With hands folded and a slight bow, it means that
“I bow to the divine in you.”  Our good friends
Larry Anderson and Kathy Shelby along with
Larry’s son, Tim (from Shanghai) were along
for the adventure.
Hanuman, the sacred Hindu Monkey God, is
anointed with crushed marigolds.

The Dalai Lama is no longer welcome in Nepal, despite
 his huge popularity, for fear of retribution from Nepal’s
 powerful Chinese neighbor. As he says, 
“In the practice of tolerance,
one’s enemy is the best teacher.”
At Durbar Square, a cobra rears his head behind this
statue of King Malla (1684-1705).  See the gilded bird on top
of the cobra?  The king (who became a hermit after
the death of his son) told his people that as long
as the bird was there, he was still alive.   To this
day, a room is prepared at the palace with a hookah
 ready should the king decide to return. 

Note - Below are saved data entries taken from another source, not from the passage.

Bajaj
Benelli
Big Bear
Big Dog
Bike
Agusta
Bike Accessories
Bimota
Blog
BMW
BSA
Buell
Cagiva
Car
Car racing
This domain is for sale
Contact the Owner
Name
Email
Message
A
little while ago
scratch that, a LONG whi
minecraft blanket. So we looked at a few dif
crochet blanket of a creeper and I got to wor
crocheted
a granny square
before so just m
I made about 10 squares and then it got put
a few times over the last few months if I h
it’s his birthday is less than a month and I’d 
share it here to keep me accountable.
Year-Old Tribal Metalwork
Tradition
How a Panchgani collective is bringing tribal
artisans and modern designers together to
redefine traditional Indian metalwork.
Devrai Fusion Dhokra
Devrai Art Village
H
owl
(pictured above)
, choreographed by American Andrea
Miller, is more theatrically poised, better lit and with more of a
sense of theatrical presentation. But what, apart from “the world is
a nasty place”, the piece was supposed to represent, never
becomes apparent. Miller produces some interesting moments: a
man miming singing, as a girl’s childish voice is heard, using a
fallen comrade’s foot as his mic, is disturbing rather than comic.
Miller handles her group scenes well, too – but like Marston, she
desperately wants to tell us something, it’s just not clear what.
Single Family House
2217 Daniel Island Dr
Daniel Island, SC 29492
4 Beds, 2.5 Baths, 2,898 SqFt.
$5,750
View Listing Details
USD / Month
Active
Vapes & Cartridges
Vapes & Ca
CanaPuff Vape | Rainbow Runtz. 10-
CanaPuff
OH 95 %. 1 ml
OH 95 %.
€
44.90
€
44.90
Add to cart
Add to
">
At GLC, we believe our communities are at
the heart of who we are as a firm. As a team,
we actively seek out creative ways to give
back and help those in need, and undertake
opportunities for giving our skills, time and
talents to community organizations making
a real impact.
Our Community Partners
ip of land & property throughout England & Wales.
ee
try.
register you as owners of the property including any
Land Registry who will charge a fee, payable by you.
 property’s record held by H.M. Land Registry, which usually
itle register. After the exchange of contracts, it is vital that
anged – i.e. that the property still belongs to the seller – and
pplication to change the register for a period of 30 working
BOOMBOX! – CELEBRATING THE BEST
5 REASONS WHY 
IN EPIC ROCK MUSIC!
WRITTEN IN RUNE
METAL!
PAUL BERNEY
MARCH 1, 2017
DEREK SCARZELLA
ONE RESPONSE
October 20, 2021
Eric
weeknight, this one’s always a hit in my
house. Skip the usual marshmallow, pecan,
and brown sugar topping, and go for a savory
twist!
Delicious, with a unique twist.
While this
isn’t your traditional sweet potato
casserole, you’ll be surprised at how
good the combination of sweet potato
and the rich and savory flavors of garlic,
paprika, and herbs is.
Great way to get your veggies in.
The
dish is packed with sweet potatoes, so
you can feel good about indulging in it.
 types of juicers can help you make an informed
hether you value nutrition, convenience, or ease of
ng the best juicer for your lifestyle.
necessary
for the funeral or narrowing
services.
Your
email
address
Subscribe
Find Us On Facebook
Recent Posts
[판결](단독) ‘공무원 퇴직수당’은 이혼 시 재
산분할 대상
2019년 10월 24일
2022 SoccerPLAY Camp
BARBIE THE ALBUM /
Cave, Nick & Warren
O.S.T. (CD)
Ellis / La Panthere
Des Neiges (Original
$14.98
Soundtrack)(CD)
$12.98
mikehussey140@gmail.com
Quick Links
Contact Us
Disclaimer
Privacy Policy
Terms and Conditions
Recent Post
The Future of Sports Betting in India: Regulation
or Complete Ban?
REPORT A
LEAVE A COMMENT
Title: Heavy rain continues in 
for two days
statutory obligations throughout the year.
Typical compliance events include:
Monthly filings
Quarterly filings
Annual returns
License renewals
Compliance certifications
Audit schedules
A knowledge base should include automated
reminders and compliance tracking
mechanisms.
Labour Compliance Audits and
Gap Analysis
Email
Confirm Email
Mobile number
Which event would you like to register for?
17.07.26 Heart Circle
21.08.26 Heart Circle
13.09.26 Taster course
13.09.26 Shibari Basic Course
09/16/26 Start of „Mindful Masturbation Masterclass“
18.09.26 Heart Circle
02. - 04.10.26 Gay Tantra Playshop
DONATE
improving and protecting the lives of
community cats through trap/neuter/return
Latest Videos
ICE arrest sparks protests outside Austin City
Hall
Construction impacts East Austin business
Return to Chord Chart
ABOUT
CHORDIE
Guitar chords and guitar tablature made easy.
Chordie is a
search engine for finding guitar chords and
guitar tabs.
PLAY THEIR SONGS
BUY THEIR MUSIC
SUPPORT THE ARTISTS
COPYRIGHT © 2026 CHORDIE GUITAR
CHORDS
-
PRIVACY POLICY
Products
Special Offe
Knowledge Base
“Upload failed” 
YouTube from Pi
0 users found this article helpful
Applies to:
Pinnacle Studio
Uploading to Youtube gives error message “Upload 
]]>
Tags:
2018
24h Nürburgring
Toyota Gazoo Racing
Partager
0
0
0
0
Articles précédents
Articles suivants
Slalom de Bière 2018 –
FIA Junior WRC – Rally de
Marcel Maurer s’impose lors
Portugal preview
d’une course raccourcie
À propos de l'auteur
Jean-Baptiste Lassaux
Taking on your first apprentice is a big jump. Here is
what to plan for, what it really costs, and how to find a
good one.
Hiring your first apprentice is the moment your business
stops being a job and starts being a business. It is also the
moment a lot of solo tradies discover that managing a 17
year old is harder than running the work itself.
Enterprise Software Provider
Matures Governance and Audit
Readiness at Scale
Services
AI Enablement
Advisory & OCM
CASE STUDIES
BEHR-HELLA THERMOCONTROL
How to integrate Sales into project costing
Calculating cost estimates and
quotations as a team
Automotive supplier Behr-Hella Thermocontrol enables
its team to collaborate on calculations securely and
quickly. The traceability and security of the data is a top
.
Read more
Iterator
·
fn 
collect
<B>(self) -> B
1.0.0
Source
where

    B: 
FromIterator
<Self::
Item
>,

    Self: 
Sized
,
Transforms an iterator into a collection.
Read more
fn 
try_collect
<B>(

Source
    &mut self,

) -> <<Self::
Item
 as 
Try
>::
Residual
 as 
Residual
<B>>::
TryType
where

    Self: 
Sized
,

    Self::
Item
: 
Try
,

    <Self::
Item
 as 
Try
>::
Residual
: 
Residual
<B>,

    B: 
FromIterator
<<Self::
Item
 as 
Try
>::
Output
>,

Holy Sadhu men who have chosen to live life on
the edge of society to focus on their own spiritual
practice.  Many are yogis as well.
Cremation ceremony on the Bagmati River, which
was far from gruesome and quite serene.  The fire on the
left is being prepared for the body on the right.
After several hours, the ashes will be swept into
the sacred river.

The compassionate eyes of Buddha.
Balancing my chakra (non-physical energy
channels) with singing bowl therapy.
Yes, there is a bowl on my head, and he’s
hitting it with a mallet.  It was electrifying.
Scene from the Kama Sutra Temple, where people
come for practical advice on sex, love and life.
Two guys and a goat on a motorcycle.  There was
a big festival in Nepal, so this goat will likely be
sacrificed in a day or two.  Seems brutal, but they
do eat the goat after they offer up a bit to the gods.
  There are over 33 million gods in Hinduism!